Ghana scored 75% in the latest World Bank report on Women, Business and the Law 2020 Index, 16 places lower in ranking among her sub-Saharan African peers.
The nation, however, did better than Nigeria but fell below The Ivory Coast and Togo.
Mauritius was the highest-ranked country in sub-Saharan Africa with a score of 91.9% followed by South Africa with a score of 88.1%.
Zimbabwe was 3rd with a score of 86.9%, while Cape Verde (86.3%) and Namibia (86.3%) were joint 4th.
Tanzania (84.4%), Togo (84.4%), Liberia (83.8%), The Ivory Coast (83.1%), Zambia (81.3%), Kenya (80.6%), Malawi (80.6%), Burkina Faso (79.4%), Congo DR (78.8%), Rwnada (78.1%), Mozambique (76.1%), Seychelles (76.3%) and Lesotho (75.6%) placed 6th to 16th.
The eight indicators used include mobility, where Ghana scored 100 points, Nigeria 50 and South Africa 100; workplace, Ghana scored 100 75 points, Nigeria 7 and South Africa 100 and Ghana 100.
For pay indicator, Ghana and Nigeria scored 50 points while South Africa scored 100; and on marriage, the three countries got 100 points.

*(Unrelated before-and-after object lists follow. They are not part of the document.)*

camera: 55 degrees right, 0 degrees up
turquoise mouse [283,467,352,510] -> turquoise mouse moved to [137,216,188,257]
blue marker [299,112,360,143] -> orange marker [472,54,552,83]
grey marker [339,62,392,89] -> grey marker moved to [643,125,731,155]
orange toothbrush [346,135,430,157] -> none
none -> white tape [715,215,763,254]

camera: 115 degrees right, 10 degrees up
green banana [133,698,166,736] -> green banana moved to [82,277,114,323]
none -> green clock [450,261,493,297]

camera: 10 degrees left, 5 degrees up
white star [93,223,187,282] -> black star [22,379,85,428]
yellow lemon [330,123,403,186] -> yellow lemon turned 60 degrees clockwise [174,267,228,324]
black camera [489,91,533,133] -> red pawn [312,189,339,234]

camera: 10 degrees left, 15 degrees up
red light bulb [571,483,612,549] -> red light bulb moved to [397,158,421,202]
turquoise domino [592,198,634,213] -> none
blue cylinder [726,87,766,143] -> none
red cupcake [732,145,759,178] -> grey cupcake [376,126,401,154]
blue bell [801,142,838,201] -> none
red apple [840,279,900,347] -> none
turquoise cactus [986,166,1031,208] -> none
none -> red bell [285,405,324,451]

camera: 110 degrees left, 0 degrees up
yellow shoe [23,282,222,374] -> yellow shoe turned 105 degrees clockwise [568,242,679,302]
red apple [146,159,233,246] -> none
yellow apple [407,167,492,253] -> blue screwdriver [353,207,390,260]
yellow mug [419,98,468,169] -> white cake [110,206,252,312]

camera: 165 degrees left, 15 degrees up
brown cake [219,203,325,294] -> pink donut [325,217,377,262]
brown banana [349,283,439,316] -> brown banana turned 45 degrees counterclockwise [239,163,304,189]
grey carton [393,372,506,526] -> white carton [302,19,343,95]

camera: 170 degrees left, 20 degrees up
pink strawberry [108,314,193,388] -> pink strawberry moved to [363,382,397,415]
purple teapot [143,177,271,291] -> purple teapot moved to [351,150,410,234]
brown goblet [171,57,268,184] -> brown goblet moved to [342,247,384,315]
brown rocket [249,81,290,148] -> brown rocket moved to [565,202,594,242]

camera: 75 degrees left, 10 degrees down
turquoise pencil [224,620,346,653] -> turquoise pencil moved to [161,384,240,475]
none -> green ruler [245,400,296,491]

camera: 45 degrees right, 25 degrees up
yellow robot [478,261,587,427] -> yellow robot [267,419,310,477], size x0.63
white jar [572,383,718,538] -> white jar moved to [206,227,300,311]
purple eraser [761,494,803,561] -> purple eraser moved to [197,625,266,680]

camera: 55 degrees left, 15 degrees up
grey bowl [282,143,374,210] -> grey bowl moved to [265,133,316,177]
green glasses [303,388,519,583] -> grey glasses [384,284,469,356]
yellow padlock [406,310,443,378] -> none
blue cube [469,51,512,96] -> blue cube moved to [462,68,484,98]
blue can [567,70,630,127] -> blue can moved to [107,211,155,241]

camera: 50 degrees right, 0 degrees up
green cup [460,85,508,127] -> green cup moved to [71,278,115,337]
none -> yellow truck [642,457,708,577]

For entrepreneurship, Ghana and Nigeria scored 75 points and South Africa 100; and pension, Ghana and Nigeria again scored 75 points while South Africa scored a paltry 25.
Globally, eight countries scored 100%. They are Belgium, Canada, Denmark, France, Iceland, Latvia, Luxemburg, and Sweden.
According to the report, eleven other economies in sub-Saharan Africa implemented 13 reforms enhancing gender equality, with many placing among the top reformers in the 2020 index.
For example, in 2019 São Tomé and Príncipe adopted a new labor code to meet job market demands and bring laws into compliance with international standards
The Women, Business and the Law report measures laws and regulations that constrain women’s entrepreneurship and employment. This year’s data set and report cover 190 economies.
The data set and analysis can be used to support research and policy discussions around the ways in which the legal environment influences women’s economic activity. Thirty-five data points were scored across eight indicators of four or five binary questions, with each indicator representing a different phase of a woman’s career.
The report is based on an analysis of domestic laws and regulations that affect women’s economic opportunities.